Details have been released on a simple Office 365 hack that incorrectly identifies spoofed emails pretending to be from the Microsoft.com domain as valid. The vulnerability being targeted was privately disclosed by Turkish security researcher Utku Sen, and was patched by Microsoft this month.
According to Sen, the vulnerability took advantage a flaw in Microsoft’s DKIM (DomainKeys Identified Mail) validator used in Outlook 365, part of Microsoft’s Office 365 Web Services suite. Exploiting this weakness, a hacker could use email forwarding tools in Outlook 365 to validate phishing emails that spoofed the Microsoft.com domain. The technique could give bogus emails the appearance of legitimacy and avoid the messages from getting caught in a recipient’s spam filter.
Sen, an application security engineer based in Turkey, said the vulnerability is particularly problematic when used in conjunction with the popular Russian email service from Yandex. That’s because Yandex email recipients who were on the receiving end of the spoofed emails in question, also received green “check” certificates, below, that indicated the emails were authenticated and could be trusted. That green certificate, according to Yandex, indicated: “With a DKIM signature, the email recipient can verify that the message really came from the supposed sender.”

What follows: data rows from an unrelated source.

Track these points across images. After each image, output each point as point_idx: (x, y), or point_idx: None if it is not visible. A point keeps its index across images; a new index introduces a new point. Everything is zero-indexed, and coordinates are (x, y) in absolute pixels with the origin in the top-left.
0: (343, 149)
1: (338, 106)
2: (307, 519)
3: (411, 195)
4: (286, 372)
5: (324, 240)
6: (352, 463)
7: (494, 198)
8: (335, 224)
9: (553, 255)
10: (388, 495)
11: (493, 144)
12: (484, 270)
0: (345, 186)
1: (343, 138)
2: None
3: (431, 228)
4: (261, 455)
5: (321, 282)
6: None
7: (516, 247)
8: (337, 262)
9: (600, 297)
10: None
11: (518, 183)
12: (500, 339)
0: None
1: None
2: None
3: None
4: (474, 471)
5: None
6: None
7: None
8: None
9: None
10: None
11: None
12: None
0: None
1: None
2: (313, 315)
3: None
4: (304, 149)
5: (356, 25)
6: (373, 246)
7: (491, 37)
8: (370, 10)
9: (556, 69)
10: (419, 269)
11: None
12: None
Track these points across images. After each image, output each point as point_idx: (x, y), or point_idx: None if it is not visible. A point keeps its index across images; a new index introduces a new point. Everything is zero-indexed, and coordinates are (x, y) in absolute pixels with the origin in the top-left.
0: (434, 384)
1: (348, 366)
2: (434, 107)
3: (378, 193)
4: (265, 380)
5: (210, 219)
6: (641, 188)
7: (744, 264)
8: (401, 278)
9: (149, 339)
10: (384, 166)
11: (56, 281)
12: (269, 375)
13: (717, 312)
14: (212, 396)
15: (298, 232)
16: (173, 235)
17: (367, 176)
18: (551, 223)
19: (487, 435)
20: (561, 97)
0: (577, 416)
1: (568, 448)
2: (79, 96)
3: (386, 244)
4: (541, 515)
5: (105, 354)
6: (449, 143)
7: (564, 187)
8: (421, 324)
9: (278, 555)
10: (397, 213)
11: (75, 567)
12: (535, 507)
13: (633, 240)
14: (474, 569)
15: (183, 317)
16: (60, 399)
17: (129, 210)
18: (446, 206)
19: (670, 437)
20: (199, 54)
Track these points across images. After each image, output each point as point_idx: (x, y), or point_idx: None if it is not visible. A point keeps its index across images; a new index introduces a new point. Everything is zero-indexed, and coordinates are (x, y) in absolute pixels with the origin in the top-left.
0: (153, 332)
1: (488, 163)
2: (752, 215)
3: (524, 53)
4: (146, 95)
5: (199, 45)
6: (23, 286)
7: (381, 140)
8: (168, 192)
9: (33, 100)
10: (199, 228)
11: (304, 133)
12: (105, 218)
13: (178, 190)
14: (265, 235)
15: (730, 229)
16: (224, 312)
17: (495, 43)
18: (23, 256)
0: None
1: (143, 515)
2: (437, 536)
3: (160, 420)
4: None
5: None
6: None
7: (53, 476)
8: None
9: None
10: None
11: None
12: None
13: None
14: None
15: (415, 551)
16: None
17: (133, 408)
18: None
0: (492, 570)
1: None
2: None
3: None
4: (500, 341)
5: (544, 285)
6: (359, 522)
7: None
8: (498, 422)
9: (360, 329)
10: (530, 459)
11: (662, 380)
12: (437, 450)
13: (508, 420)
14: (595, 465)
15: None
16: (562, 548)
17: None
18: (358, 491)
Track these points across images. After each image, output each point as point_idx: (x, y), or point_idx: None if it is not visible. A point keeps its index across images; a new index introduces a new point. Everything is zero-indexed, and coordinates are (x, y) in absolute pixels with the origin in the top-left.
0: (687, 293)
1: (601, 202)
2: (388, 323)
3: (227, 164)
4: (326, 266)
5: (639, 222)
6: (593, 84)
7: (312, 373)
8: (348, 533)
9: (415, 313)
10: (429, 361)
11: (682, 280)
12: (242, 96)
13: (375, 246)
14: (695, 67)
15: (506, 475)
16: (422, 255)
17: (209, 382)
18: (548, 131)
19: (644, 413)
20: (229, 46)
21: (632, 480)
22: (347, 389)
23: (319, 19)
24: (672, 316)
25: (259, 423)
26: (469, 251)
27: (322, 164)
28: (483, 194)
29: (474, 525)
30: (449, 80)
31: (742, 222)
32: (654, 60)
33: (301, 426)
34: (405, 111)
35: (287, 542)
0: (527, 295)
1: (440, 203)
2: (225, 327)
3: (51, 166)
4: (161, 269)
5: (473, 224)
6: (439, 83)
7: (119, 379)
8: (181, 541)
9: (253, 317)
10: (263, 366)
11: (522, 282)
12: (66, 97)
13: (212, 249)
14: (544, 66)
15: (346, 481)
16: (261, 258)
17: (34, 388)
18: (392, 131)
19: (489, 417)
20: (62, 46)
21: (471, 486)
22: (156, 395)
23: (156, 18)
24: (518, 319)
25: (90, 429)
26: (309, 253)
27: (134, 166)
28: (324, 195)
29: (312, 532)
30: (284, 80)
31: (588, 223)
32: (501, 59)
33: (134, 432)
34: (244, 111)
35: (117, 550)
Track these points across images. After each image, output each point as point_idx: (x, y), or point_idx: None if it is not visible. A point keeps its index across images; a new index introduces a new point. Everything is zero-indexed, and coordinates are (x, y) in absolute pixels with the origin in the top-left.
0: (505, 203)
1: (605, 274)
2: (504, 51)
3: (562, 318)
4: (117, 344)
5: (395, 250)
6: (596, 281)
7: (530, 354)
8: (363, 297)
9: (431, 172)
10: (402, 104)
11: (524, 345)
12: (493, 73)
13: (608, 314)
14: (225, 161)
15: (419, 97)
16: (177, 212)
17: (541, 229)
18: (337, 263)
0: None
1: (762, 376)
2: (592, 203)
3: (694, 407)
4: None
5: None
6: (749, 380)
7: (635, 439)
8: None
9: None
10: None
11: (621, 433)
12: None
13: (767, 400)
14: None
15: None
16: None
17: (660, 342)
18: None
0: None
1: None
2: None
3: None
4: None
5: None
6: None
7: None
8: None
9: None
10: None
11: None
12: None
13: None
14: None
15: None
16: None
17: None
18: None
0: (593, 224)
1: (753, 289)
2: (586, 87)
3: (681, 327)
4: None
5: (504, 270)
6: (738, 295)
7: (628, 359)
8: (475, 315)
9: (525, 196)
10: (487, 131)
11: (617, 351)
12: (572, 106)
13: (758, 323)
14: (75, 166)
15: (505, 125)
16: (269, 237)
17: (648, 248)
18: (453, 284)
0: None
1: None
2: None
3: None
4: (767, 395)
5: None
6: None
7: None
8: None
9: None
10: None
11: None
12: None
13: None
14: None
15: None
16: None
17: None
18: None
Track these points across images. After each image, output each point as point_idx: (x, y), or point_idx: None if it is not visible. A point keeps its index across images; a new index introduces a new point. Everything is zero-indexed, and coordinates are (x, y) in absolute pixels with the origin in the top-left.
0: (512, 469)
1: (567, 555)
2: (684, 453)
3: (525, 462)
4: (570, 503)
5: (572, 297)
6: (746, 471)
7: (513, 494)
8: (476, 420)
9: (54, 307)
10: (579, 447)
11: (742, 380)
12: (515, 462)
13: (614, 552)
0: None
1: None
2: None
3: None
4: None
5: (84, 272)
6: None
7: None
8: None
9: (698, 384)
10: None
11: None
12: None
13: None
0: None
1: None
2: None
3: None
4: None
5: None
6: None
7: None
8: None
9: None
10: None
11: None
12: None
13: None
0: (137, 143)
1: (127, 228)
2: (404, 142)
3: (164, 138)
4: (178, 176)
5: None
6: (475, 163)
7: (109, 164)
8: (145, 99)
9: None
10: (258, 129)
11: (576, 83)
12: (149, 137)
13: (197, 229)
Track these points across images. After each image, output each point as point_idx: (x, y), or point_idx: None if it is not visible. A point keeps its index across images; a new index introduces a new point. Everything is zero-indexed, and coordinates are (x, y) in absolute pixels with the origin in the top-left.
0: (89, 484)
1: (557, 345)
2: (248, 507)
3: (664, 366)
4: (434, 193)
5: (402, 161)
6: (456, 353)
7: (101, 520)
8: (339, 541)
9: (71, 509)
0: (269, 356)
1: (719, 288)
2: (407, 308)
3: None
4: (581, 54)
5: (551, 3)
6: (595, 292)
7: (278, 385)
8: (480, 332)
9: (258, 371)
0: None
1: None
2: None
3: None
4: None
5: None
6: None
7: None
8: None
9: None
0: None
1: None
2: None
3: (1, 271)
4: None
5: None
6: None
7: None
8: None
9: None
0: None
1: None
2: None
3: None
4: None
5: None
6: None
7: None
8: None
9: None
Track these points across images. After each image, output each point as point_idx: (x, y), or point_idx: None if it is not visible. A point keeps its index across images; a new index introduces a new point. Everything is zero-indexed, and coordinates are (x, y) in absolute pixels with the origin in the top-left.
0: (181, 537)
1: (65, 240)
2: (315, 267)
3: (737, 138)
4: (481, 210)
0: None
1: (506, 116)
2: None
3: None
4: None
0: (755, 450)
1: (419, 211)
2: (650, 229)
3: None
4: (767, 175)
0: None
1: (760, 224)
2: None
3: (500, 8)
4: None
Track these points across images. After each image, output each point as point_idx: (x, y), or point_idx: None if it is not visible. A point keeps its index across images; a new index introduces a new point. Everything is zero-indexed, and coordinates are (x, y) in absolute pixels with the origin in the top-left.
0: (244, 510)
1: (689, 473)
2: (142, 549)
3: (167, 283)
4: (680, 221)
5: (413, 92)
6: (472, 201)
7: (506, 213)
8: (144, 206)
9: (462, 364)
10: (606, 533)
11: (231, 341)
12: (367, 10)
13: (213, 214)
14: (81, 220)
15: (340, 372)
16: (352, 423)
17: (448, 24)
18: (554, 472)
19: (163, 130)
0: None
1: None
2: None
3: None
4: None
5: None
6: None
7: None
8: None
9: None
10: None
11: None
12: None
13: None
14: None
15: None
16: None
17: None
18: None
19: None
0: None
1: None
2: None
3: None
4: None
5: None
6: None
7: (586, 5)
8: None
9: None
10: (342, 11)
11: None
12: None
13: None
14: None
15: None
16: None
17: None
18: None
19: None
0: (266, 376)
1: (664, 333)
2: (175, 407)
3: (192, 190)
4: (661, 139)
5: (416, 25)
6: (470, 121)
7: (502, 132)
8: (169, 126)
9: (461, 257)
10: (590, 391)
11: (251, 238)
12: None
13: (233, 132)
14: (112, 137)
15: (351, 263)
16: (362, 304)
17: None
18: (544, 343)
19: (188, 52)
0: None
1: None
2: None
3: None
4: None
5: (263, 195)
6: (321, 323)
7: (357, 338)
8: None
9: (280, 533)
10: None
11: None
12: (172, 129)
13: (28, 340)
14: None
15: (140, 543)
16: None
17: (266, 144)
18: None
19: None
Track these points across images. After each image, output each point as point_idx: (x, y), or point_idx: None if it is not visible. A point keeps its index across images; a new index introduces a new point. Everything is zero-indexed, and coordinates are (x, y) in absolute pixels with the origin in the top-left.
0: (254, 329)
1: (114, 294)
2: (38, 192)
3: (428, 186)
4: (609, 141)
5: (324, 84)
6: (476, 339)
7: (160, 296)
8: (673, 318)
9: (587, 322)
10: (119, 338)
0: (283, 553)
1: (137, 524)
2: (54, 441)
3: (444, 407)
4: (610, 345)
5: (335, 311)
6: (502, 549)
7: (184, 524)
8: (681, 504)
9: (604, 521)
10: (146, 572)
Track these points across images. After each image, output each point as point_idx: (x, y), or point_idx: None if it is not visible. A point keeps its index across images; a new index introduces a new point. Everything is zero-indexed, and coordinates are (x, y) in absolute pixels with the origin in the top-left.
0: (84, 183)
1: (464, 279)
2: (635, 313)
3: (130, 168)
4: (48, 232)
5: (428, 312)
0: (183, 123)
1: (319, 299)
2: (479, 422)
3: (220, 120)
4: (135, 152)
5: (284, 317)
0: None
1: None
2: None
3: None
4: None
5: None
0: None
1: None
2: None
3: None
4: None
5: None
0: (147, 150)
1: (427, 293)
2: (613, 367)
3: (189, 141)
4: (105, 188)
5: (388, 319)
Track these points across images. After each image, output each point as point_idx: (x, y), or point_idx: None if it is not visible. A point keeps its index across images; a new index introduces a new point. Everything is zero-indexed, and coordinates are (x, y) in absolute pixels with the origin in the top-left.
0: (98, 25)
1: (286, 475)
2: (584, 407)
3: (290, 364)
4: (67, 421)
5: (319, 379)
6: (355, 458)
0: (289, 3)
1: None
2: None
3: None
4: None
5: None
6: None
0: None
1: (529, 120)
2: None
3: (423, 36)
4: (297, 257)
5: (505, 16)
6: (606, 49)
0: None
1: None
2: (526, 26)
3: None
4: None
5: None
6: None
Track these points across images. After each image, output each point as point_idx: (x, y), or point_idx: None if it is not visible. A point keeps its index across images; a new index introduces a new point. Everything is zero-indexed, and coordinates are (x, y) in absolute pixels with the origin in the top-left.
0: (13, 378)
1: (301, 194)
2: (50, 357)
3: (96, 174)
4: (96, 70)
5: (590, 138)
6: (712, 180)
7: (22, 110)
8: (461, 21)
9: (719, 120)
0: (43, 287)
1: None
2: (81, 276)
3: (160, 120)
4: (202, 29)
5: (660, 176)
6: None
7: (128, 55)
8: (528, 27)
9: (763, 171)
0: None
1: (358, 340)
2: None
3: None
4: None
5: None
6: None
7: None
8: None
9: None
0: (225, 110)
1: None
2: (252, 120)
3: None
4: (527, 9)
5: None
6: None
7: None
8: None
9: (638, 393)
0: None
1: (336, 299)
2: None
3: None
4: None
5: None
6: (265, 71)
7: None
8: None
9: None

Microsoft and Yandex, considered the Google of Russia, addressed the vulnerability earlier this month.
In Sen’s tests, he used the email phishing tool called SEES (Social Engineering Email Sender). SEES allows you to craft emails with bogus email sender-field data that could be anything, such as MickeyMouse[@]Disney.com, SatyaNadella[@]Microsoft.com or AccountServices[@]Microsoft.com. The catch is, most email services such as Yandex, Google and Yahoo normally catch these types of crafted phishing emails sent from tools such as SEES and send them straight to a spam folder.
However, when Sen configured his Outlook 365 web client to automatically forward spoofed emails to Google, Yandex or any email address, the spoofed email were identified as valid.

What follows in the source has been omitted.